Any good drama has a number of key ingredients: strong characters, intrigue, unexpected plot twists and high stakes. The prion story has these aplenty and, as recounted by Maxime Schwartz, makes a fascinating and engrossing read. This is a thoroughly researched book that is written in an authoritative—but always accessible—style, as one might expect from a former head of the Institut Pasteur. The author instructively and expertly guides us through the complexities of scientific detective work and discovery, successfully interweaving the occasionally disparate threads of a plot that has played out for well over 200 years. It is an excellent introduction to the history of prion diseases, but it may not recite all of the key experiments—or explain the current controversies facing the prion protein-only hypothesis—in sufficient detail to satiate the prion devotee.

We begin our journey at a time in the early nineteenth century when scientific practitioners of the day attributed what we now know to be scrapie prion disease in sheep to the sexual frustration of overly amorous rams.
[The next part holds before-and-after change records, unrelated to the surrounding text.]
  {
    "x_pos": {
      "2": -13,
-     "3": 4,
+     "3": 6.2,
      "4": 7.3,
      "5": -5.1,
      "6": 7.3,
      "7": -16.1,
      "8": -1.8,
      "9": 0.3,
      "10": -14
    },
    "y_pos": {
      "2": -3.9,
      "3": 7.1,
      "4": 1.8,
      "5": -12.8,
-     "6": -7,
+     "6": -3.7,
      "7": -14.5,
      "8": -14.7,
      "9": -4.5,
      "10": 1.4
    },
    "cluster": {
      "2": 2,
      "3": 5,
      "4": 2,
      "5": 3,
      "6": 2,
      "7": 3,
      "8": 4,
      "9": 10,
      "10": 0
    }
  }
As the pages turn, however, we observe how successive generations of scientific investigators slowly assembled the pieces of a new and deadly puzzle. Educationally, each advance in understanding is placed within the context of the scientific knowledge and techniques of the day. Occasionally the trail peters out, only to be picked up by another investigator in another country, decades later. At several junctions, the author reminds us how the echoes of history can manifest in our modern lives. For example, the spread of anthrax infection in the France of the 1880s was perpetuated by fertilizers prepared from the waste of infected animals. These events are remarkably reminiscent of the role of animal feed in the dissemination of bovine spongiform encephalopathy (BSE) prions in cattle a century later.
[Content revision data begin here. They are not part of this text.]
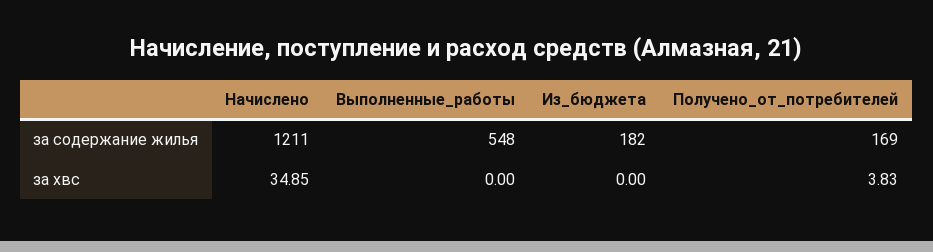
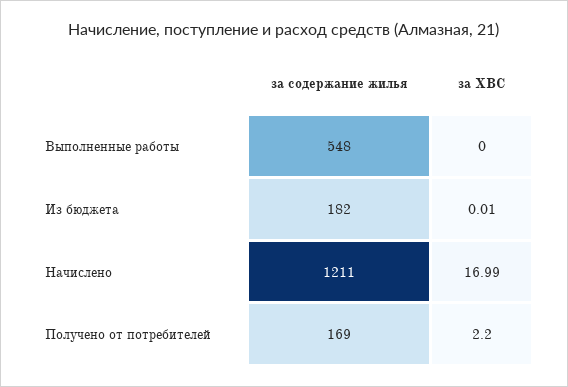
  {
    "Начислено": {
      "за содержание жилья": 1211,
-     "за хвс": 34.85
+     "за хвс": 16.99
    },
    "Выполненные_работы": {
      "за содержание жилья": 548,
      "за хвс": 0
    },
    "Из_бюджета": {
      "за содержание жилья": 182,
-     "за хвс": 0
+     "за хвс": 0.01
    },
    "Получено_от_потребителей": {
      "за содержание жилья": 169,
-     "за хвс": 3.83
+     "за хвс": 2.2
    }
  }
As we move into the modern era, Schwartz describes how investigators demonstrated that these strange encephalopathies were transmissible, first in sheep, and then across the species barrier from sheep into goats (which revealed the existence of distinct scrapie prion strains) and from goats into mice. The infection of mice was a significant step forward, dramatically accelerating the pace of laboratory research. About this time, it also became clear that the infectious agent, whatever it was, was resistant to formaldehyde treatment, a property not shared by any known virus. This was an important clue, hinting that the nature of the infectious agent was unique. As the story unfolds, Schwartz discusses most of the major advances in prion biology until the recent past, including the formulation of the protein-only hypothesis. However, the author's analyses of what are often fairly complex scientific issues can at times be too superficial, brushing any loose ends under the carpet.
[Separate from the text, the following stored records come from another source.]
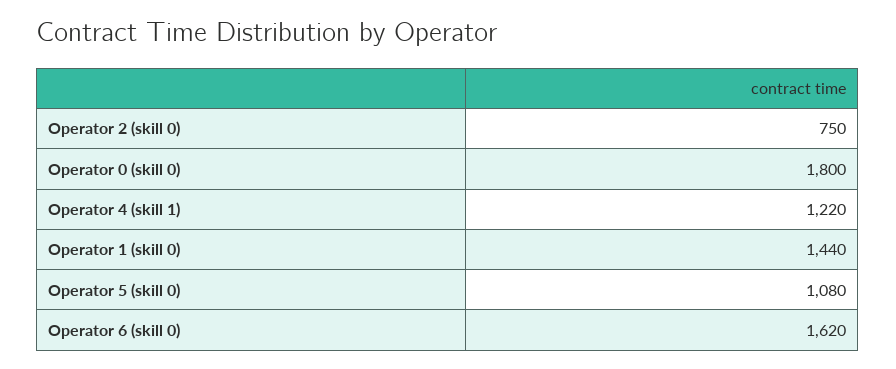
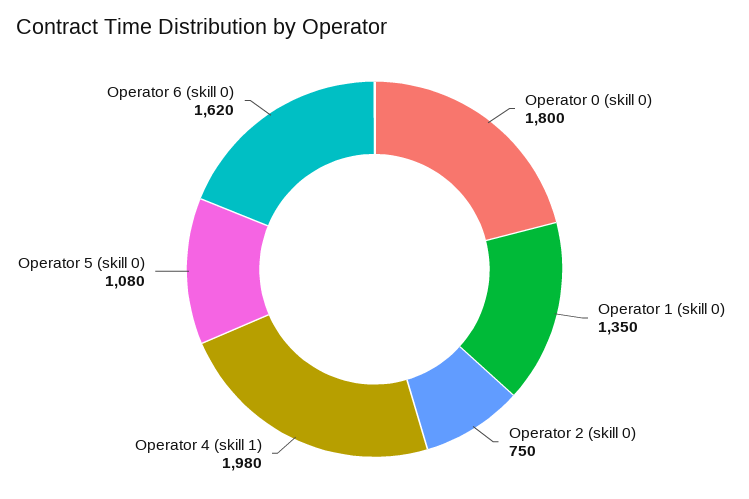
  {
    "Operator 2 (skill 0)": 750,
    "Operator 0 (skill 0)": 1800,
-   "Operator 4 (skill 1)": 1220,
+   "Operator 4 (skill 1)": 1980,
-   "Operator 1 (skill 0)": 1440,
+   "Operator 1 (skill 0)": 1350,
    "Operator 5 (skill 0)": 1080,
    "Operator 6 (skill 0)": 1620
  }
The public health and economic fallout from the BSE epidemic, and the accumulating evidence that variant Creutzfeldt-Jakob disease resulted from exposure to BSE prions, has been huge, particularly in Europe. It is perhaps a little disappointing that Schwartz does not dedicate more of the book to the many lessons that can be learned about the political (mis)handling of the crisis, particularly in the UK.

Although prions may not make the front pages of our newspapers as frequently as they have in the past, “The Disease,” as Schwartz refers to it, has a habit of reappearing unexpectedly, and often with insidious consequences. The recent furor in Canada, where a single BSE-infected animal was identified, shows that prion diseases remain a significant menace against which we must be constantly vigilant. What the book aptly illustrates is that the gathering of scientific knowledge is probably our best hope for containing the prion diseases and for tackling the future problems that will assuredly come our way.